The Western Reperfusion program has been working to build connections with Indian Health Services (IHS) clinics to offer free PAD screenings.

According to the program’s newsletter, the screenings do not involve any medical instruments entering the body. The screening is a quick, 10-minute procedure that checks blood flow from the patient’s fingers to toes.

“The screening machine outputs a numerical value called an Ankle Brachial Index (ABI),” the Western Reperfusion newsletter reads. “The value is a ratio between systolic pressure of ankle over the systolic pressure of the arms. The ABI value is compared to a qualitative chart that tells the level of condition.”

Jones said the test sensor, called the quantiflo, is an easy device to use and plainly explains ABI results to patients.

Carson Bateman discusses the results with a patient at the Moapa, NV, screening in December 2018. (Jordan Jones)

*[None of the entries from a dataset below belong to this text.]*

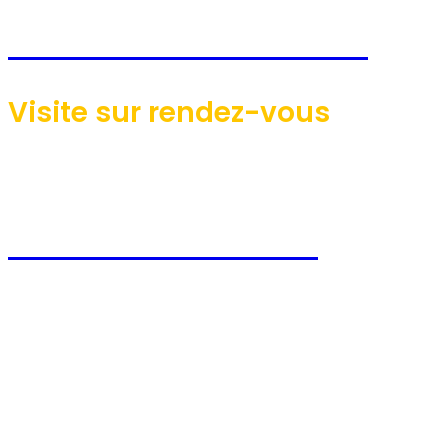
Bureau: 819-758-4046
Visite sur rendez-vous
Télécopieur: 873-241-1180
Cell: 819-350-6960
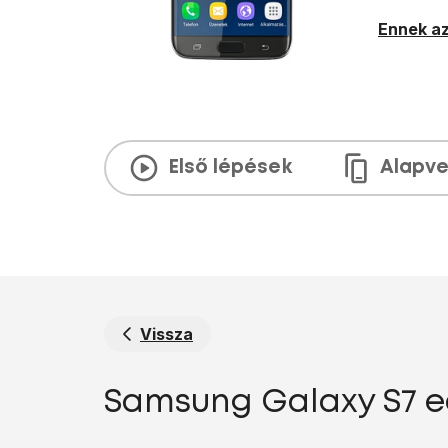
Ennek az
Első lépések
Alapve
Vissza
Samsung Galaxy S7 ed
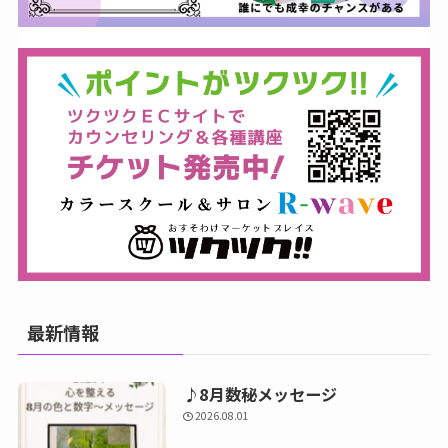
最新情報
♪8月数秘メッセージ
2026.08.01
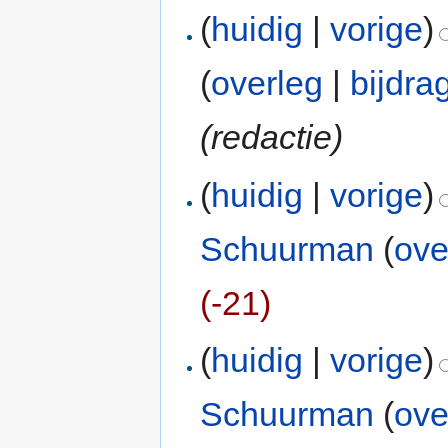
(
huidig
|
vorige
)
(
overleg
|
bijdra
(redactie)
(
huidig
|
vorige
)
Schuurman
(
ove
(-21)
(
huidig
|
vorige
)
Schuurman
(
ove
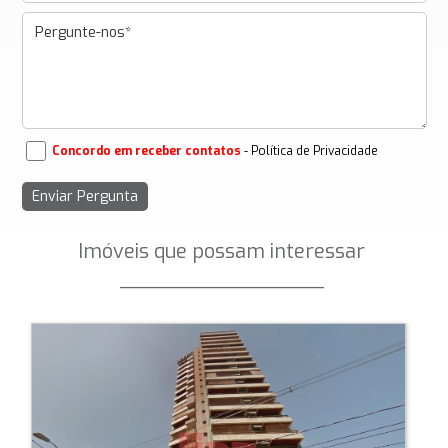
Concordo em receber contatos
- Política de Privacidade
Imóveis que possam interessar
_________________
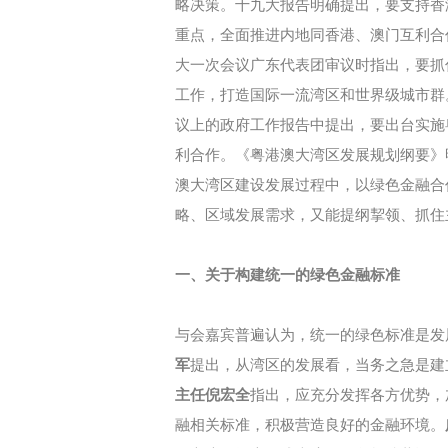
略决策。十九大报告明确提出，要支持香
重点，全面推进内地同香港、澳门互利合作
大一次会议广东代表团审议时指出，要抓
工作，打造国际一流湾区和世界级城市群。
议上的政府工作报告中提出，要出台实施
利合作。《粤港澳大湾区发展规划纲要》
澳大湾区建设发展过程中，以绿色金融合
略、区域发展需求，又能提纲挈领、抓住
一、关于构建统一的绿色金融标准
与会嘉宾普遍认为，统一的绿色标准是发
军
提出，从湾区的发展看，当务之急是建
主任倪宏全
指出，应充分发挥各方优势，
融相关标准，积极营造良好的金融环境。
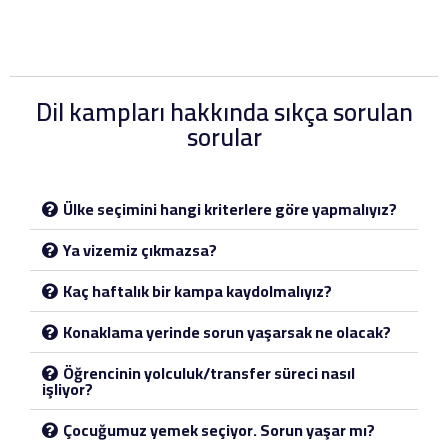
Dil kampları hakkında sıkça sorulan
sorular
Ülke seçimini hangi kriterlere göre yapmalıyız?
Ya vizemiz çıkmazsa?
Kaç haftalık bir kampa kaydolmalıyız?
Konaklama yerinde sorun yaşarsak ne olacak?
Öğrencinin yolculuk/transfer süreci nasıl
işliyor?
Çocuğumuz yemek seçiyor. Sorun yaşar mı?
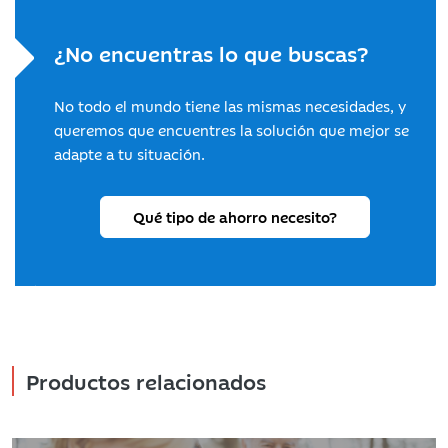
¿No encuentras lo que buscas?
No todo el mundo tiene las mismas necesidades, y
queremos que encuentres la solución que mejor se
adapte a tu situación.
Qué tipo de ahorro necesito?
Productos relacionados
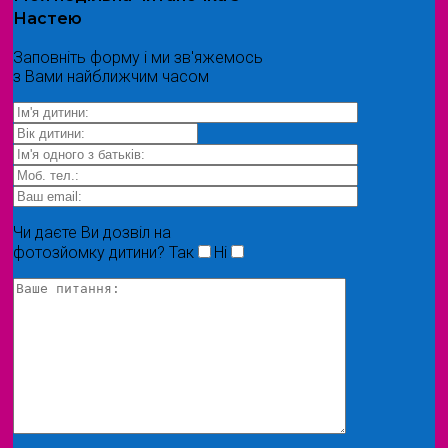
Настею
Заповніть форму і ми зв'яжемось
з Вами найближчим часом
Чи даєте Ви дозвіл на
фотозйомку дитини?
Так
Ні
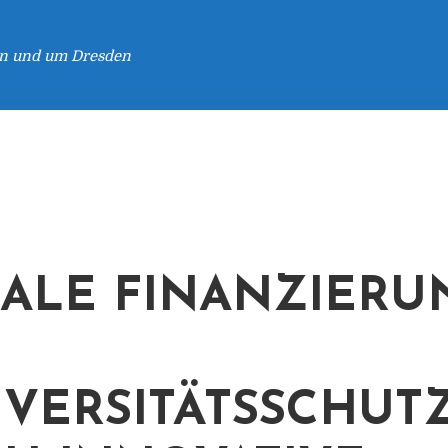
 in und um Dresden
ALE FINANZIERU
IVERSITÄTSSCHUT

The group went to a reservation in Moapa Valley, Nevada, to conduct a screening on Dec. 7. Group members screened 25 people and found nine had strong PAD symptoms.

Group member Carson Bateman said he noticed many people on reservations are not educated on technology.

“We try to refer them to doctors in the area. If PAD is left unchecked, it can result in numbness, wounds not healing, or needing amputation,” said group member Carson Bateman. “With these medical connections, they can start a routine of diet and exercise to prevent it from getting worse.”

According to both Jones and Bateman, the focus of Western Reperfusion right now is to get the word out about the group and potentially recruit volunteers to accompany group members on future screenings.

“We’re a group of BYU students who want to serve,” Bateman said. “Maybe the volunteers have a connection to Native Americans, or maybe they don’t, but they follow through and serve an underserved population.”

Jones said the group’s goals for the year include setting up screenings at Indian Health Services clinics and tribal health clinics across the Intermountain West.

In addition, Jones said Western Reperfusion students would like to network with PAD specialists, such as vascular doctors and cardiologists, close to the reservations they volunteer at so severe PAD patients can be connected with medical specialists in their area.

Bateman and Jones said they invite volunteers to help the program make an impact.